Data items
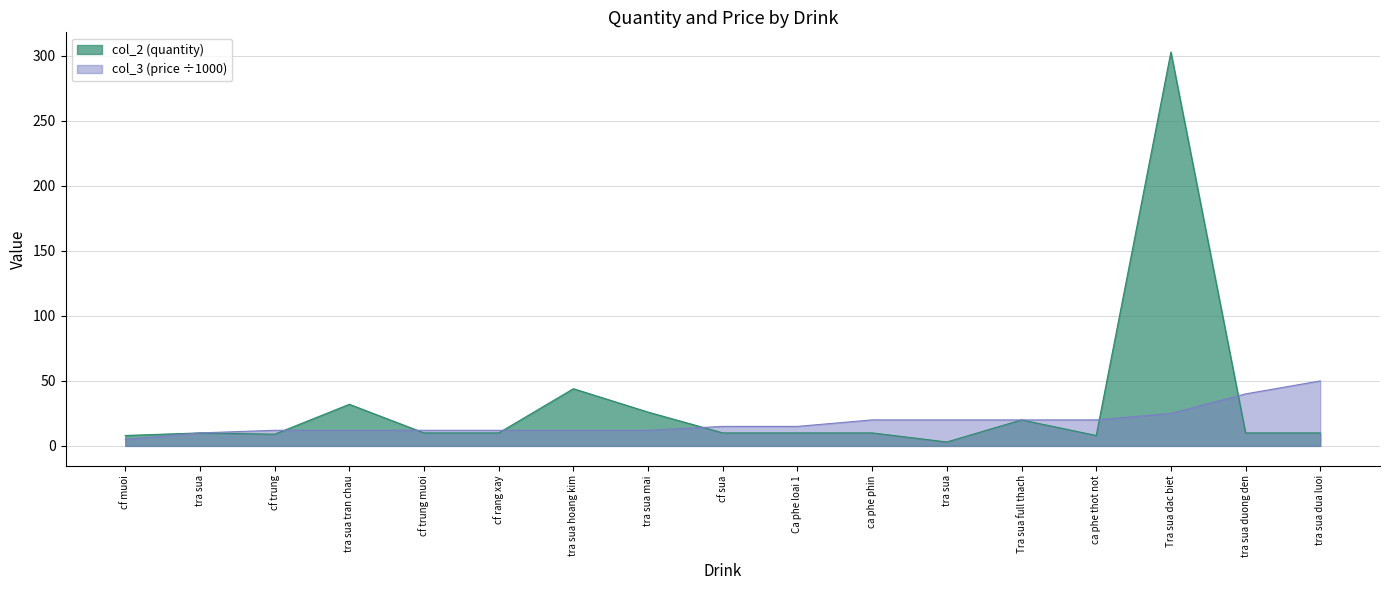

Rank the categories by col_3 value from highest to lowest.

tra sua dua luoi, tra sua duong den, Tra sua dac biet, ca phe phin, tra sua, Tra sua full thach, ca phe thot not, cf sua, Ca phe loai 1, cf trung, tra sua tran chau, cf trung muoi, cf rang xay, tra sua hoang kim, tra sua mai, tra sua, cf muoi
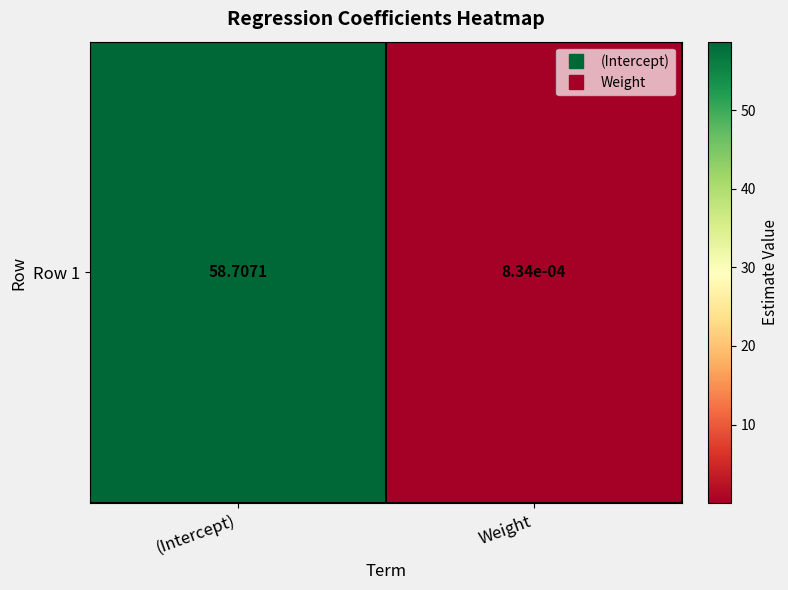

What value does the data have at (Intercept)?

58.7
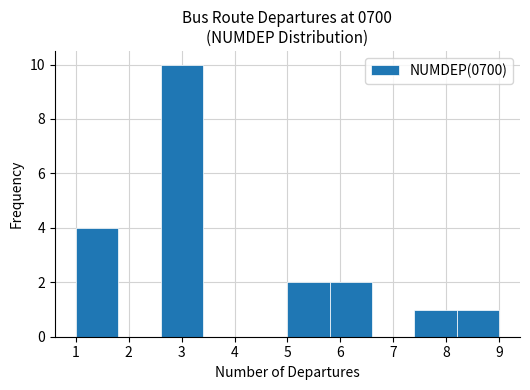

Reading left to right, list every bar in this chart as the range it spans on the x-axis followed by its height. The values are not printed on the chart, so give them approximately, as read against the axis.

1.0 to 1.8: 4
1.8 to 2.6: 0
2.6 to 3.4: 10
3.4 to 4.2: 0
4.2 to 5.0: 0
5.0 to 5.8: 2
5.8 to 6.6: 2
6.6 to 7.4: 0
7.4 to 8.2: 1
8.2 to 9.0: 1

**Request:**
Please identify every line in the listing above that contains the word "muoi", and copy each of those lines.

**Expected answer:**
tra sua dua luoi, tra sua duong den, Tra sua dac biet, ca phe phin, tra sua, Tra sua full thach, ca phe thot not, cf sua, Ca phe loai 1, cf trung, tra sua tran chau, cf trung muoi, cf rang xay, tra sua hoang kim, tra sua mai, tra sua, cf muoi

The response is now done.